*DATA FOR PROCESSING*:
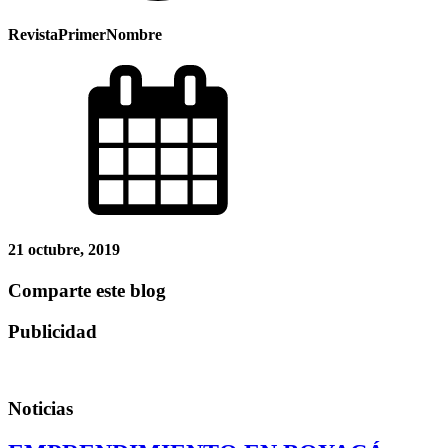
RevistaPrimerNombre
21 octubre, 2019
Comparte este blog
Publicidad
Noticias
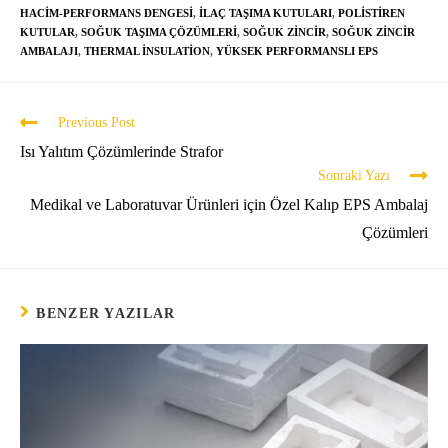
HACIM-PERFORMANS DENGESI
,
ILAÇ TAŞIMA KUTULARI
,
POLISTIREN
KUTULAR
,
SOĞUK TAŞIMA ÇÖZÜMLERI
,
SOĞUK ZINCIR
,
SOĞUK ZINCIR
AMBALAJI
,
THERMAL INSULATION
,
YÜKSEK PERFORMANSLI EPS
Previous Post
Isı Yalıtım Çözümlerinde Strafor
Sonraki Yazı
Medikal ve Laboratuvar Ürünleri için Özel Kalıp EPS Ambalaj
Çözümleri
BENZER YAZILAR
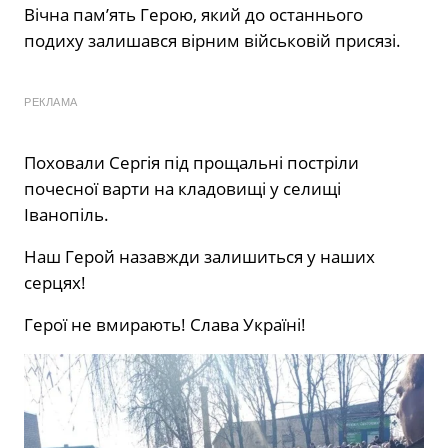
Вічна пам’ять Герою, який до останнього
подиху залишався вірним військовій присязі.
РЕКЛАМА
Поховали Сергія під прощальні постріли
почесної варти на кладовищі у селищі
Іванопіль.
Наш Герой назавжди залишиться у наших
серцях!
Герої не вмирають! Слава Україні!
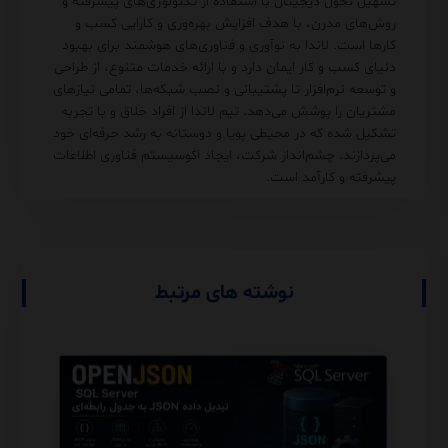
تسهیل تحول دیجیتال با استفاده از تکنولوژی‌های پیشرفته و
روش‌های مدرن، با هدف افزایش بهره‌وری و کارایی کسب و
کارها است. لاندا به نوآوری و فناوری‌های هوشمند برای بهبود
دنیای کسب و کار ایمان دارد و با ارائه خدمات متنوع، از طراحی
و توسعه نرم‌افزار تا پشتیبانی و نصب شبکه‌ها، تمامی نیازهای
مشتریان را پوشش می‌دهد. تیم لاندا از افراد خلاق و با تجربه
تشکیل شده که در محیطی پویا و دوستانه به رشد حرفه‌ای خود
می‌پردازند. چشم‌انداز شرکت، ایجاد اکوسیستم فناوری اطلاعات
پیشرفته و کارآمد است.
نوشته های مرتبط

*EXERCISE REQUIREMENTS*: Can you rewrite the text of all the entries above with "Previous Post" changed to "Önceki Yazı" and everything else left as it is? Leave the pictures out of your answer.

*RESPONSE TO THIS TASK*:
RevistaPrimerNombre
21 octubre, 2019
Comparte este blog
Publicidad
Noticias
HACIM-PERFORMANS DENGESI
,
ILAÇ TAŞIMA KUTULARI
,
POLISTIREN
KUTULAR
,
SOĞUK TAŞIMA ÇÖZÜMLERI
,
SOĞUK ZINCIR
,
SOĞUK ZINCIR
AMBALAJI
,
THERMAL INSULATION
,
YÜKSEK PERFORMANSLI EPS
Önceki Yazı
Isı Yalıtım Çözümlerinde Strafor
Sonraki Yazı
Medikal ve Laboratuvar Ürünleri için Özel Kalıp EPS Ambalaj
Çözümleri
BENZER YAZILAR
Вічна пам’ять Герою, який до останнього
подиху залишався вірним військовій присязі.
РЕКЛАМА
Поховали Сергія під прощальні постріли
почесної варти на кладовищі у селищі
Іванопіль.
Наш Герой назавжди залишиться у наших
серцях!
Герої не вмирають! Слава Україні!
تسهیل تحول دیجیتال با استفاده از تکنولوژی‌های پیشرفته و
روش‌های مدرن، با هدف افزایش بهره‌وری و کارایی کسب و
کارها است. لاندا به نوآوری و فناوری‌های هوشمند برای بهبود
دنیای کسب و کار ایمان دارد و با ارائه خدمات متنوع، از طراحی
و توسعه نرم‌افزار تا پشتیبانی و نصب شبکه‌ها، تمامی نیازهای
مشتریان را پوشش می‌دهد. تیم لاندا از افراد خلاق و با تجربه
تشکیل شده که در محیطی پویا و دوستانه به رشد حرفه‌ای خود
می‌پردازند. چشم‌انداز شرکت، ایجاد اکوسیستم فناوری اطلاعات
پیشرفته و کارآمد است.
نوشته های مرتبط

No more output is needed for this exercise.